Requirement = Duplicate these lines from the items below without alteration, beginning at the line that contains "locality: Cubilquitz, Depart. Alta Verapaz." and ending after the line that contains "catalogue / barcode: US 38136". Include both of those lines.

Provided material =
•••
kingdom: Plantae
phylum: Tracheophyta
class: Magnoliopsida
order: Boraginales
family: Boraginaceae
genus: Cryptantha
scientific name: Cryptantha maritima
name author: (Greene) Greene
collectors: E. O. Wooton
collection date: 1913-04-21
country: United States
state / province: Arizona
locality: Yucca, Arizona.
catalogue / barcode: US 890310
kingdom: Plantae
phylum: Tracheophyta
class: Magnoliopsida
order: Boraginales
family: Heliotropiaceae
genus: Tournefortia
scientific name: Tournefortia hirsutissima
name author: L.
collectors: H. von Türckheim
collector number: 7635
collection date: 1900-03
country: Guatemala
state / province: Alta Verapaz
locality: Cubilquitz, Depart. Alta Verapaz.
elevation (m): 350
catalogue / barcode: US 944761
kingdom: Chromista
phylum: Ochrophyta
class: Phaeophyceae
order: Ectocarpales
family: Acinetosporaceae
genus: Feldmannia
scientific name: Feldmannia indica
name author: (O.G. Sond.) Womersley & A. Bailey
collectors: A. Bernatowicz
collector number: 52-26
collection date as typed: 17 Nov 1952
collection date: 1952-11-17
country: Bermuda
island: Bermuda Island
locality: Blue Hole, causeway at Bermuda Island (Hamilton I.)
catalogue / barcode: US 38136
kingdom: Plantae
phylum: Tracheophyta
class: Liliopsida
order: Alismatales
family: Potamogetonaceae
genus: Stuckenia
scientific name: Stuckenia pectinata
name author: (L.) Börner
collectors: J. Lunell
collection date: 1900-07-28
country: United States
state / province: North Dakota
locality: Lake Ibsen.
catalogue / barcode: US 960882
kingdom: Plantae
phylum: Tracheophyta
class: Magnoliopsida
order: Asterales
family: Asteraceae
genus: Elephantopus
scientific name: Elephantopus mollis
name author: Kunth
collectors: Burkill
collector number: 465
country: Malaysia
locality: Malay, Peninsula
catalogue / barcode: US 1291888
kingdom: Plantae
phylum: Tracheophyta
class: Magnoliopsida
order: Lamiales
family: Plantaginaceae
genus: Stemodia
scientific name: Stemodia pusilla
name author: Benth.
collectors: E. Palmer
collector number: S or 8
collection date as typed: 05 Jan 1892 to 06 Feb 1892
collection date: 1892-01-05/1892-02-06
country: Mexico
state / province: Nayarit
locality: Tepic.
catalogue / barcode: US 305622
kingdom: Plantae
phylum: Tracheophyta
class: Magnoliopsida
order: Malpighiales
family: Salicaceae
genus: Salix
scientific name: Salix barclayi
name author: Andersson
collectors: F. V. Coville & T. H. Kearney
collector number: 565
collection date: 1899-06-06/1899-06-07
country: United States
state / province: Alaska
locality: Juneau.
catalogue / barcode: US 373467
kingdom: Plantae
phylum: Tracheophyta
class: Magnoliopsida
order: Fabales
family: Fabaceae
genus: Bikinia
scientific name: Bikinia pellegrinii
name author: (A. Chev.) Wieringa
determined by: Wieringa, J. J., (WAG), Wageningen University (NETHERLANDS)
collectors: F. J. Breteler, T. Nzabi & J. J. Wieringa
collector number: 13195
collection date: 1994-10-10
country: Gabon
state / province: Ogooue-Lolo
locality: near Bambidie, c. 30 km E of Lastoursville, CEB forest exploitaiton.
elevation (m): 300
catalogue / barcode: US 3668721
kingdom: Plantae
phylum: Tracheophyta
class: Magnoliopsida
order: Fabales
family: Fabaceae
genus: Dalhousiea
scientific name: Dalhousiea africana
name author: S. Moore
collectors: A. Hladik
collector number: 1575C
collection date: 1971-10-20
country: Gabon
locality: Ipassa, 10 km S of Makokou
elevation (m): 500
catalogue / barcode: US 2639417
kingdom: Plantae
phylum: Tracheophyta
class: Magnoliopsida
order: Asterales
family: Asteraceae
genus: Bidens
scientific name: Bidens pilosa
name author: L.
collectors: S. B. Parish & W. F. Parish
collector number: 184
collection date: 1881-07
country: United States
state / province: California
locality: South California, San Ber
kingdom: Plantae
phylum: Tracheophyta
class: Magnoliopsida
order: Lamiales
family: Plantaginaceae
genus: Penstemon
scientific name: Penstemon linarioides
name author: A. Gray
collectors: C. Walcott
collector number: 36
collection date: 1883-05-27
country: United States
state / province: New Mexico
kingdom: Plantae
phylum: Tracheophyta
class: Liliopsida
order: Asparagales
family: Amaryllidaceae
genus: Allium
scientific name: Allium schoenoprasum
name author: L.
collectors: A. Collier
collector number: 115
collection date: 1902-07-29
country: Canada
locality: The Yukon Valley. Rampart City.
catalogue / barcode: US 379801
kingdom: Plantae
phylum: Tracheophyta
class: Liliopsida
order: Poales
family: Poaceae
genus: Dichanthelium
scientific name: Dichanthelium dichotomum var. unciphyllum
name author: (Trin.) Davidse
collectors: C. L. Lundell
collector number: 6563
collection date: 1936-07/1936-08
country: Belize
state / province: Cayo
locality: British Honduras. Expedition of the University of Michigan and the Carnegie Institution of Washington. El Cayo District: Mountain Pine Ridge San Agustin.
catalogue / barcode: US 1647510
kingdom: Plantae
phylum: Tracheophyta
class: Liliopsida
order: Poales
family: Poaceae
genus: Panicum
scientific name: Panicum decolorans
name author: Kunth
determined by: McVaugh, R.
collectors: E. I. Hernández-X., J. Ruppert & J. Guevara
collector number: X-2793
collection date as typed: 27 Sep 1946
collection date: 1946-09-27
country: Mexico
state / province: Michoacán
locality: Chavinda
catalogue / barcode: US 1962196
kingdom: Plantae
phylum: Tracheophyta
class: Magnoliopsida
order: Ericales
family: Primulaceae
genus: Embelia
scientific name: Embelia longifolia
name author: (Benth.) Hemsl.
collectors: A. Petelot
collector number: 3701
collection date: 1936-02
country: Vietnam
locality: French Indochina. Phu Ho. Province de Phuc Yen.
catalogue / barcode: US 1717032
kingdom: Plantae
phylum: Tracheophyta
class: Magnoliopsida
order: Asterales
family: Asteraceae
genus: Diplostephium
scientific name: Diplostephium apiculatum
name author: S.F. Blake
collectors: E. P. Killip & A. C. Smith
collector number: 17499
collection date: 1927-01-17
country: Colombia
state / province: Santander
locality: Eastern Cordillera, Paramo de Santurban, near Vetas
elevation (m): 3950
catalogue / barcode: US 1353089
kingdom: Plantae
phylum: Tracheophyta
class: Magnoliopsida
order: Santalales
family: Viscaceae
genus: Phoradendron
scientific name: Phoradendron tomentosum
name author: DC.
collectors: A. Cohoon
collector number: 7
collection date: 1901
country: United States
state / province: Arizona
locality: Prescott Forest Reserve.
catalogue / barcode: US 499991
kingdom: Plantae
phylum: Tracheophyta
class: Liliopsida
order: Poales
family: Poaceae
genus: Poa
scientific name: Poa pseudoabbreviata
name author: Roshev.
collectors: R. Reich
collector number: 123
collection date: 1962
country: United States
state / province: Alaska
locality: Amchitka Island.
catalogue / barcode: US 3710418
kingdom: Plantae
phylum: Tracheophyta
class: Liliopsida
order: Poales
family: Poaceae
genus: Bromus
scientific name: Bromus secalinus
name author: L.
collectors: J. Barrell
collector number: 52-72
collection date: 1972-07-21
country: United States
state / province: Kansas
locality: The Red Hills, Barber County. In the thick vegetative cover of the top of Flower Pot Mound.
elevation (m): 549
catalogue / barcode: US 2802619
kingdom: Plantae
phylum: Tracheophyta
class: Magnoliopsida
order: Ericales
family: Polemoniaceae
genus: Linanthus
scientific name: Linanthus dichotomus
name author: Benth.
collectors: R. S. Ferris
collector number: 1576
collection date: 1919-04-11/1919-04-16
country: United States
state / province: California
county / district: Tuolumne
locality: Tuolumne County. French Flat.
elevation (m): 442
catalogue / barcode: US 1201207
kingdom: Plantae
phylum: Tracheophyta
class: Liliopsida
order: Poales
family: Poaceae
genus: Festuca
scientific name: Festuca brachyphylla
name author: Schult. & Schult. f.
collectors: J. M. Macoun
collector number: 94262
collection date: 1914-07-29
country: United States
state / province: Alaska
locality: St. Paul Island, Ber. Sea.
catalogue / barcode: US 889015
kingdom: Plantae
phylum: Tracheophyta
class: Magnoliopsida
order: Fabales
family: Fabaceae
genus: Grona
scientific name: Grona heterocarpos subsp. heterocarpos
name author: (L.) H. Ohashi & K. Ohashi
•••
Answer to the exercise =
locality: Cubilquitz, Depart. Alta Verapaz.
elevation (m): 350
catalogue / barcode: US 944761
kingdom: Chromista
phylum: Ochrophyta
class: Phaeophyceae
order: Ectocarpales
family: Acinetosporaceae
genus: Feldmannia
scientific name: Feldmannia indica
name author: (O.G. Sond.) Womersley & A. Bailey
collectors: A. Bernatowicz
collector number: 52-26
collection date as typed: 17 Nov 1952
collection date: 1952-11-17
country: Bermuda
island: Bermuda Island
locality: Blue Hole, causeway at Bermuda Island (Hamilton I.)
catalogue / barcode: US 38136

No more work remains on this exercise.